● **Selected passage**
┏━━
Grimshaw’s grand Fulton Center is part of a rebirth of Lower Manhattan as a social and residential district
Over the course of the last century or so, Lower Manhattan has acquired a fairly well deserved reputation as the place where fun goes to die. New York’s oldest neighbourhood – the seed from which the rest of the city sprang, the original encampment of its first Dutch settlers and now home to its highest concentration of skyscrapers – has long been considered its least interesting, a bland commercial district by day and an un-peopled dead zone by night. EB White, in his famous 1949 essay Here Is New York, describes three types of Gothamites: the born-and-bred native, the immigrant from the provinces, and the commuters, ‘the locusts’ who descend on the city during working hours and flee it come five o’clock. The Financial District (FiDi) is the great grove of the locusts, picked bare by their constant comings and goings.
But that’s changing as new residential developments, restaurants and stores have sprouted alongside the looming office towers. The terrorist attacks of 9/11 brought a renewed focus and enormous government investment to the area around the World Trade Center, and a decade later that investment is starting to bear fruit. No longer the land of Bartleby the Scrivener and the Man in the Gray Flannel Suit, FiDi is coming back to life, and behind its improved image an even newer transit infrastructure will make it more accessible to the city’s residents while corralling the commuter-locusts into a more manageable swarm.
┗━━
● **Dataset content**
┏━━
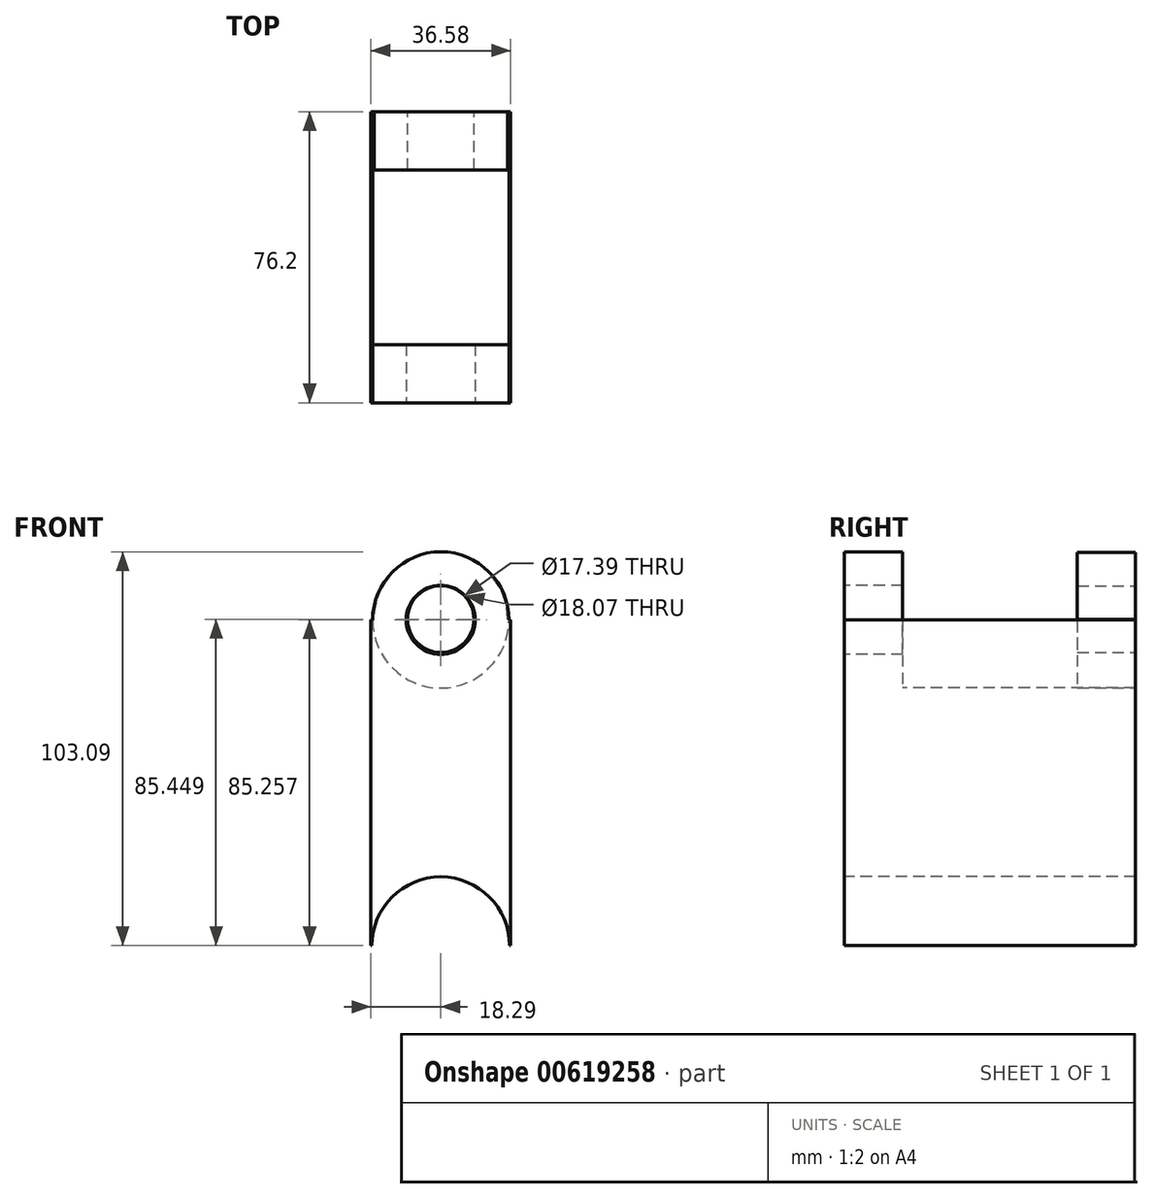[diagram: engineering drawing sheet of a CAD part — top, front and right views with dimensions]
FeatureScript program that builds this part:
┗━━
● **Tasks and exercises**
a - In the Lower Manhattan passage, what does EB White call the commuters?
b - From the Lower Manhattan passage, extract the part that opens with the words containing "But that’s changing" and closes with "more manageable swarm.".
c - Continue the Lower Manhattan passage from its final sentence.

● **The responses**
a - The locusts.

b -
But that’s changing as new residential developments, restaurants and stores have sprouted alongside the looming office towers. The terrorist attacks of 9/11 brought a renewed focus and enormous government investment to the area around the World Trade Center, and a decade later that investment is starting to bear fruit. No longer the land of Bartleby the Scrivener and the Man in the Gray Flannel Suit, FiDi is coming back to life, and behind its improved image an even newer transit infrastructure will make it more accessible to the city’s residents while corralling the commuter-locusts into a more manageable swarm.

c -
‘It’s a transfer point for 300,000 people,’ says Vincent Chang, partner at Grimshaw Architects. The UK firm, in collaboration with Arup Associates, has just put the finishing touches to the Fulton Center, a major node in the citywide subway system in the very heart of the Financial District. The gleaming low-rise glass box, topped by a strikingly sculptural funnel-dome, was officially opened in November, and besides making a welcome addition to the streestcape along lower Broadway it’s quickly bearing out its designers’ promise to reduce congestion in the passageways beneath it. ‘Well over a third of downtown Manhattan’s workforce uses the subway,’ notes Chang, and for his firm and their collaborators the question was, ‘How could we combine intuitive wayfinding for all those people, and give it the nature of a civic space?’
The problem, as Chang observes, is rooted in the history of New York and its mass-transit network. ‘Many of the lines were built by competing entities over 100 years ago,’ he says, and the city’s subway map shows the result: New York is an unruly tangle of routes that intersect en masse at points where commercial activity is highest, in particular in Lower Manhattan. Not only that, but because the original builders had no interest in helping their passengers to get to competitors’ trains, interchanges were often only constructed later, and can be incredibly difficult to navigate. The Fulton hub marks the point where trains 4 and 5 – the only two serving the Upper East Side of Manhattan – connect with the A and C trains, the longest line in the system. ‘All those passengers were funnelled through two narrow transit ways,’ Chang points out. Very skinny platforms meant rush hour crowding could make it all but impossible to get in or out of the packed train cars.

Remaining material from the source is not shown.